BRCA Gene Mutations and Cancer
contributed by Mark Pearlman, M.D., Department of Obstetrics/Gynecology
Two genes, BRCA1 and BRCA2, if mutated are known to dramatically increase a woman’s risk of developing breast and ovarian cancer. Men can also carry these genes, and if they have a gene mutation, which also puts them at risk for developing breast and other cancers, though their breast cancer risk is not nearly as much as in women. These mutations are so-called germline mutations, that is, they are acquired at conception from either their mother or father. If a parent has a BRCA gene mutation, each child has a 50 percent likelihood of acquiring that mutation.

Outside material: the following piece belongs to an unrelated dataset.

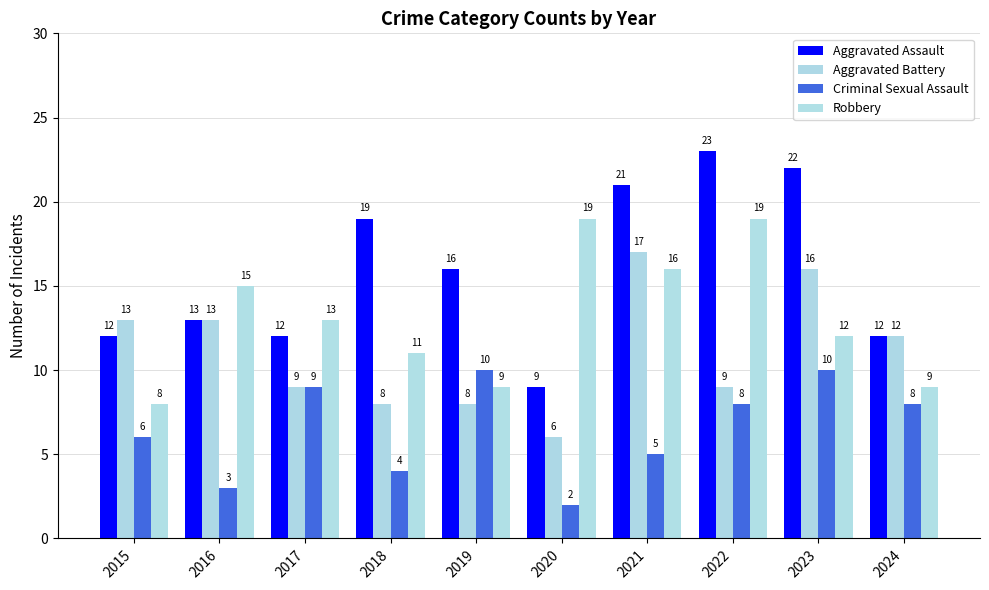

Rank the series at 2021 from lowest to highest value.

Criminal Sexual Assault, Robbery, Aggravated Battery, Aggravated Assault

Each year, a group called the National Comprehensive Cancer Network, reviews the latest research and develops the guidelines of who should be tested for these gene mutations.
Current guidelines recommend genetic screenings for:
- women and men who have a strong family history of breast and/or ovarian cancer on either the maternal or paternal side of their family
- women and men who developed breast cancer, particularly bilateral breast cancer, at a young age (under age 50)
- women who developed ovarian cancer at a young age
- women who have men in the family with breast cancer
The screening is a simple blood test, but it is expensive (around $4,000) and, due to patent restrictions, is performed by only one lab in the United States. For that reason, we must conserve resources and only test those individuals who meet the testing criteria.
Individuals who carry the BRCA1 gene mutation have a 60% to 85% chance of developing breast cancer and an approximately 40% chance of developing ovarian cancer. Those with the BRCA2 gene have 40% to 60% chance of developing breast cancer and about a 20% chance of developing ovarian cancer. After learning you have one of these gene mutations, there are several decisions to make.
At a minimum, women with BRCA gene mutations should undergo aggressive surveillance. This typically consists of an annual mammogram and breast MRI starting at age 25. This allows us to detect breast cancers sooner, if it does develop, at an early and more treatable stage. Like Ms. Jolie, some patients choose the risk-reduction bilateral mastectomy and breast reconstruction, which reduces their risk of developing breast cancer by 93%. However, there is no data currently that compares the mortality rate of those who choose bilateral mastectomy versus those who opt for aggressive screening.
Unfortunately, we currently do not have reliable surveillance methods for early diagnosis of ovarian cancer that are as effective as mammograms and breast MRI are for breast cancer. For women who have the BRCA1 or BRCA2 gene mutation, we do recommend removal of their ovaries and fallopian tubes after they are done having children, typically between the ages of 35 and 40.
If you feel you may be at an increased risk for carrying one of these genes, it’s important to discuss your family history with your healthcare provider. He or she can recommend a course of action. For those who find they have either the BRCA1 and BRCA2 gene, the University of Michigan Rogel Cancer Center has a wealth of resources to help you understand your options.